The illusion of control satisfies two emotional needs:
Stress Reduction: Standing at a crosswalk or in a hot office is stressful. Taking an action (by pressing a button) releases that stress, making the wait feel shorter.
Action Bias: Humans generally prefer doing something to doing nothing. Pressing a futile button satisfies the urge to act.
We are surrounded by physical placebo buttons, which are easy to detect, but we are also surrounded by non-physical illusions of control that are far more difficult to acknowledge.
For example, you may feel you have autonomy in your job, but in reality you are operating within a framework of legal and contractual boundaries determined by others.
Another example that comes to mind are elections: you may feel that you are exercising your control by voting, but it matters not if others get to decide for whom or what you are allowed to vote for.

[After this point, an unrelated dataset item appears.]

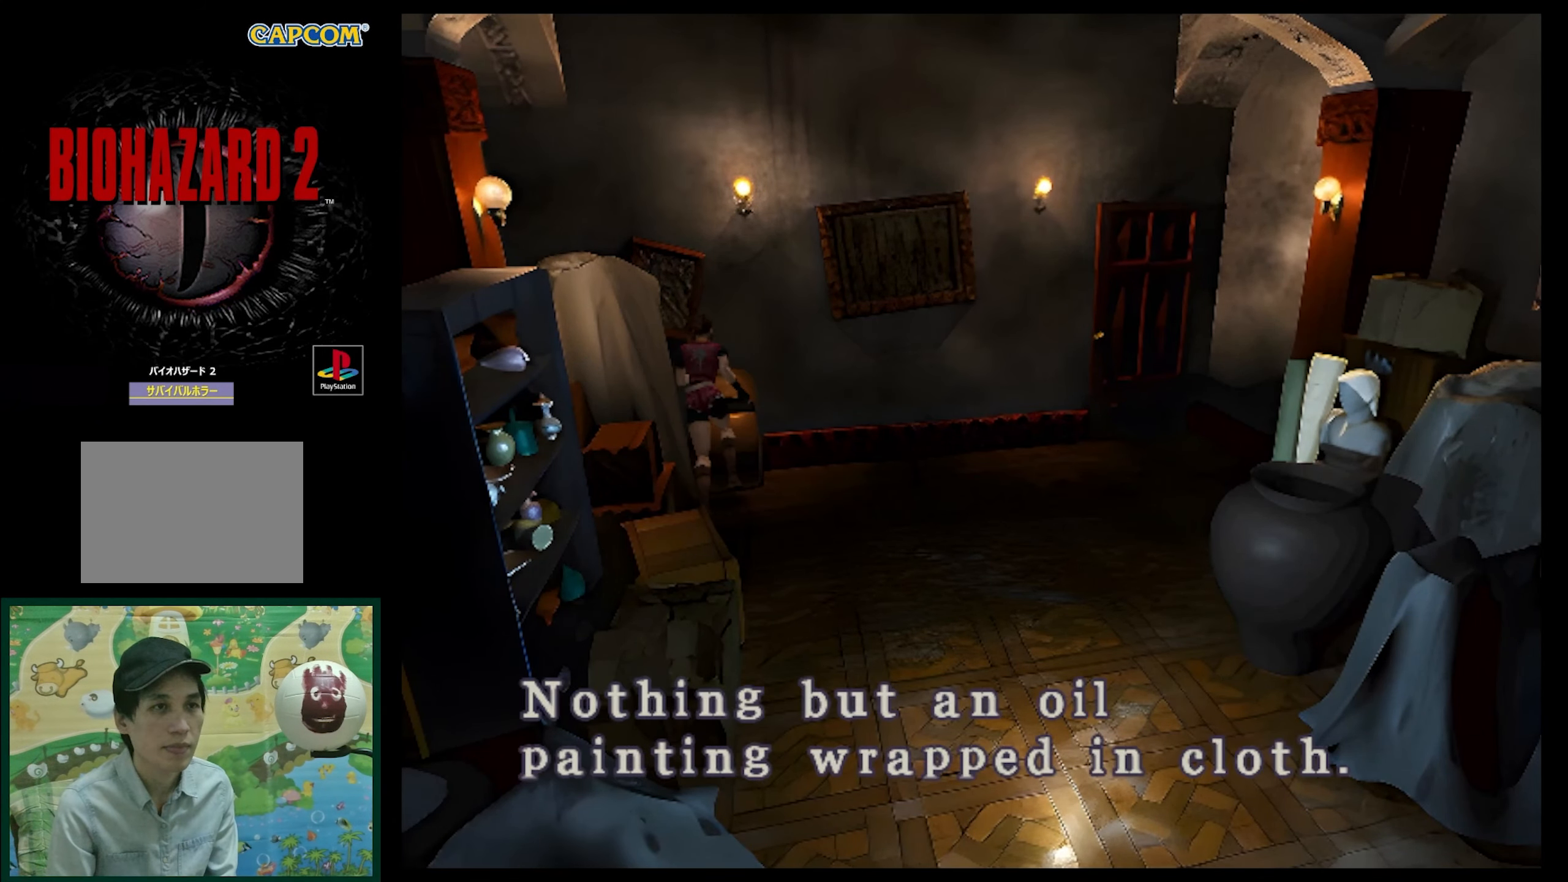
{"buttons": ["SQUARE", "DPAD_UP", "DPAD_RIGHT"], "events": [[33, "CROSS", "down"], [167, "CROSS", "up"]]}
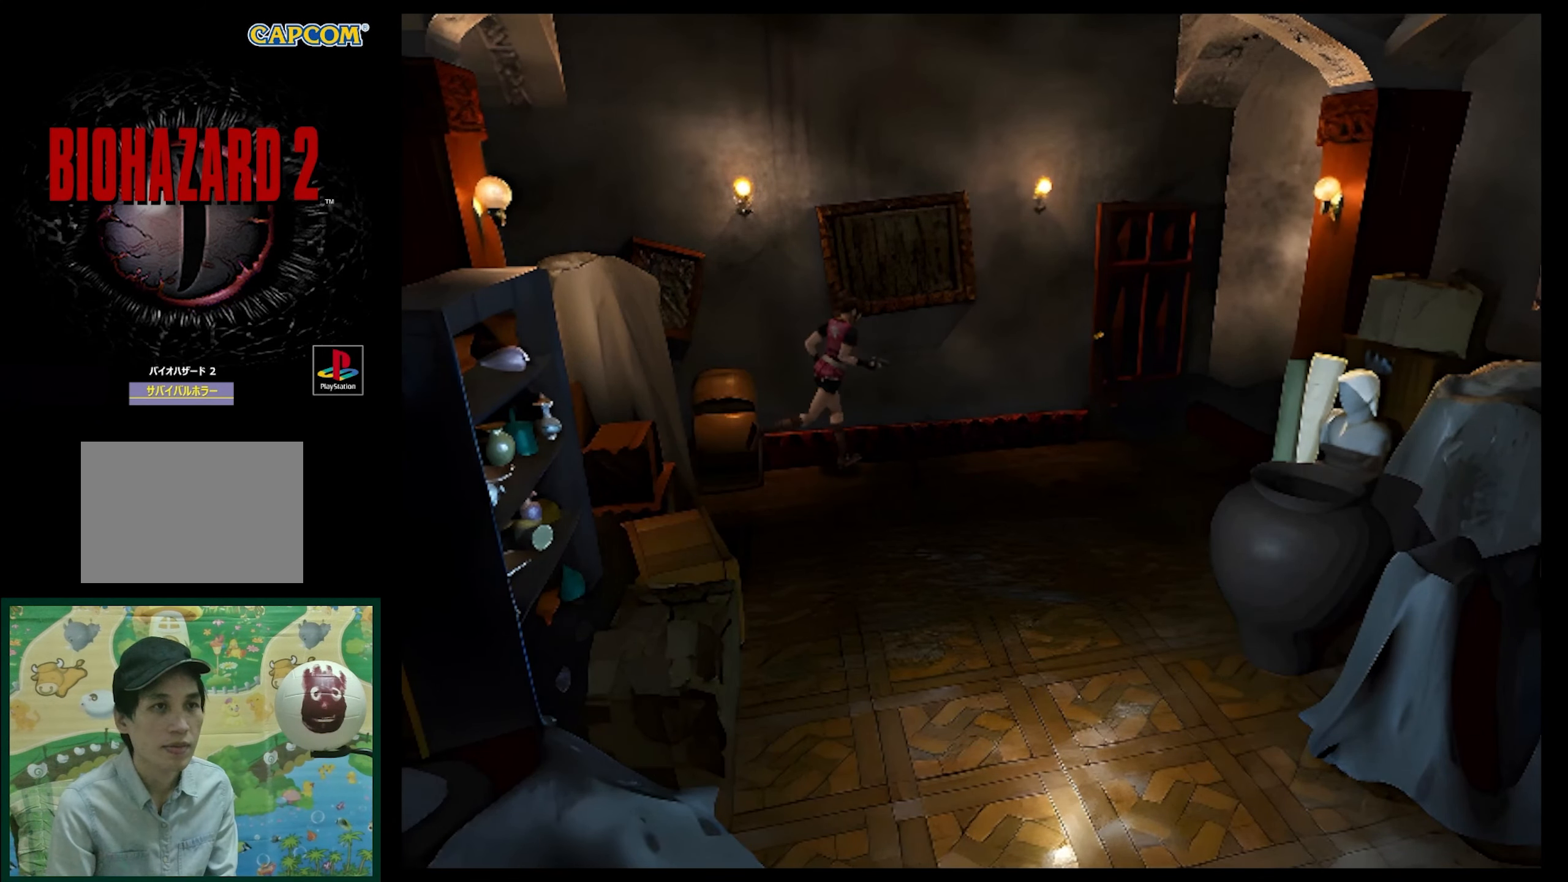
{"buttons": ["SQUARE", "DPAD_UP", "DPAD_RIGHT"], "events": [[217, "SQUARE", "up"], [367, "SQUARE", "down"]]}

As leaders, we must be aware of these illusions: we must see past them, or even employ them when they help with team morale. Such deployments of illusions of control to reduce stress are often termed as a “Benevolent Deception”.
Ultimately in a large organization, we are all executing on a plan that has been determined by others. We may be able to influence the details, but the strategic objective is set by senior management, the board, the customers, or the wider market.
We are all accountable to someone, and in pure power dynamics: we are pressing the placebo button, but they installed it.
Knowing they are there and what their purpose is the key point: once you see your framework of operations clearly, you will feel more comfortable setting such frameworks for your team.
As a Stoic, I believe the only thing I truly control is my reactions to events. Everything else I employ is influence, but not direct control.
Similarly, I have developed a heightened awareness of when others are attempting to control me, and I would encourage you to do the same.
Most of it is harmless, or with positive intent, but occasionally you will be manipulated into pressing “placebo buttons” unknowingly that do nothing more than pacify you.